After three years of research, I figure I qualify as a resveratrol expert now and thought perhaps I should shed light on some of the books in the marketplace talking about it.
So the first book I chose was Resveratrol by Beth Geisler. I chose that one because most of the other books on the market are either about antioxidants or longevity – not too many specifically unveiling the secrets behind resveratrol itself.
So let’s get to it: my Resveratrol Book Review
Beth Geisler’s Resveratrol
This book is a pretty comprehensive look at resveratrol from a layman’s perspective. Beth Geisler has no issue taking apart complex issues and making them simple. If she’s got a gift, that’s it.
What is isn’t is a scientific look at the molecule. There aren’t any diagrams of the resveratrol molecule or anything as micro as that. That kind of stuff seems to be reserved for scientific papers, biology and chemistry books. So if you’re looking for details on the bonds within the molecule, stick to using Google image search.
For the rest of us interested in nutrition, eating better, healthy wine and the power of antioxidants in the body, Beth Geisler’s Resveratrol is the read you need.
What’s in it?
I read the book in one sitting, which made me smile. Even though a good portion was the kinds of things I wrote myself, I loved the tone and the angle. But more than anything, I learned some stuff myself (which I hate to even admit at this stage).
The book is organized the way I’d hoped it would be. Beth first introduces resveratrol to the reader, then flows into the sources of resveratrol. (The book has some great charts showing how much resveratrol is in the different food sources).
She then moves on to red wine and what make it healthy, then to longevity and concludes with all kinds of medical research about the proven benefits of resveratrol.
Pretty comprehensive and you feel like you really understand it when you’re done.
Confession: I didn’t know it all
Despite my best efforts to corner every food source that contains resveratrol, I learned from Beth’s book that I failed. I did not know that hops and lingon berries contained resveratrol. That was a pleasant surprise.

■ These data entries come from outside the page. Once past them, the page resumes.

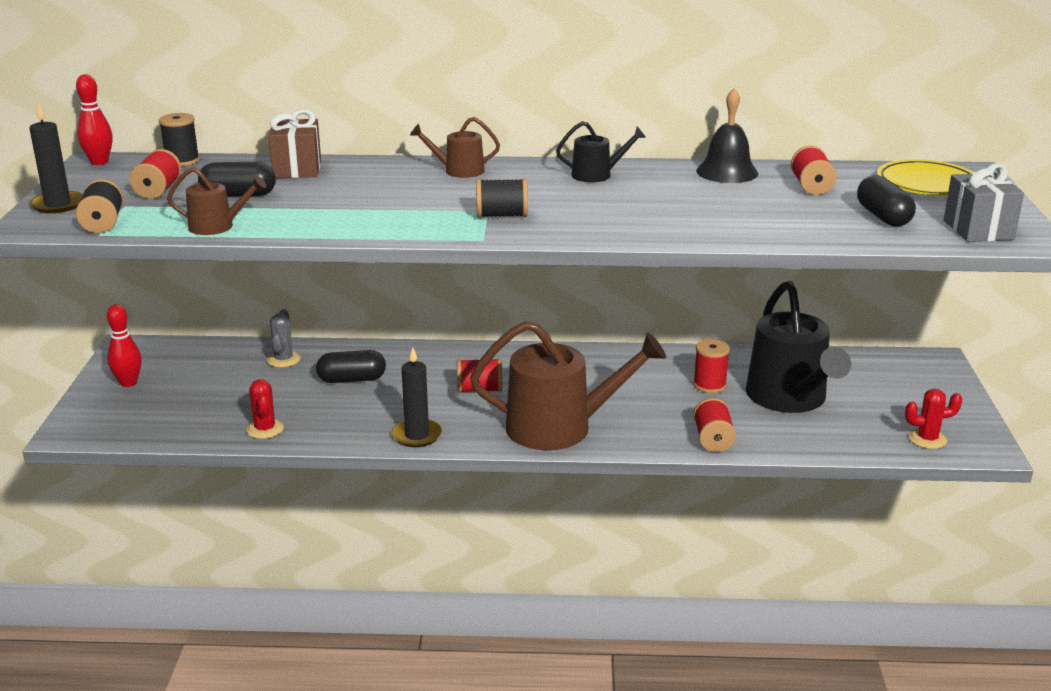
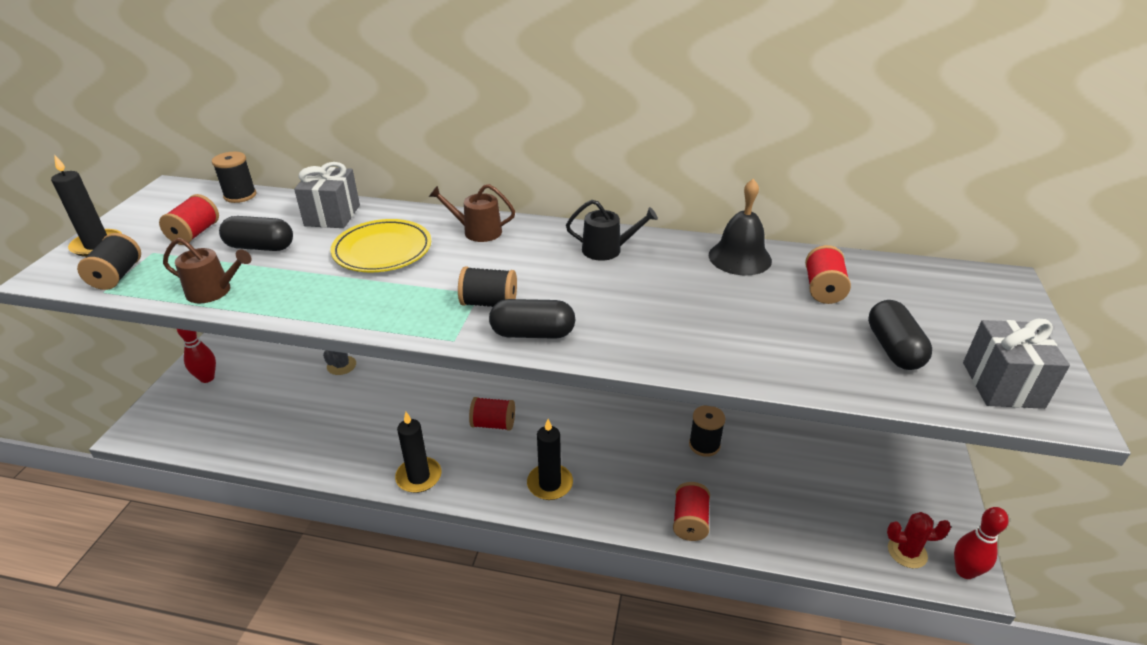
camera: 10 degrees right, 10 degrees up
(99, 162) = (171, 191): red bowling pin -> red bowling pin (964, 571)
(265, 429) = (292, 450): red cactus -> none
(297, 169) = (332, 215): brown gift -> grey gift
(352, 379) = (388, 397): black capsule -> black capsule (532, 333)
(559, 427) = (550, 484): brown watering can -> black candle
(709, 385) = (704, 445): red spool -> black spool
(790, 398) = (777, 473): black watering can -> none
(927, 184) = (952, 297): yellow plate -> yellow plate (382, 250)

Beth’s explanation of a sirtuin activator was pretty fantastic. That part of the book cleared up a few things I didn’t even know were fuzzy. I have a completely refreshed understanding of the terms and am quite grateful for it.
I was also pleasantly surprised to learn about a few websites that can aid you in your resveratrol research. One of them is a government library of supplement labels and the other a place to get a report on the real efficacy of a supplement. Very helpful tips.
All in all I would recommend Beth Geisler’s Resveratrol. Like I said earlier, it’s not a scientific publication so don’t buy it if you’re looking for chemical bonds, electron pairs or covalence.
But if you love reading health stuff, you’ll enjoy this for sure.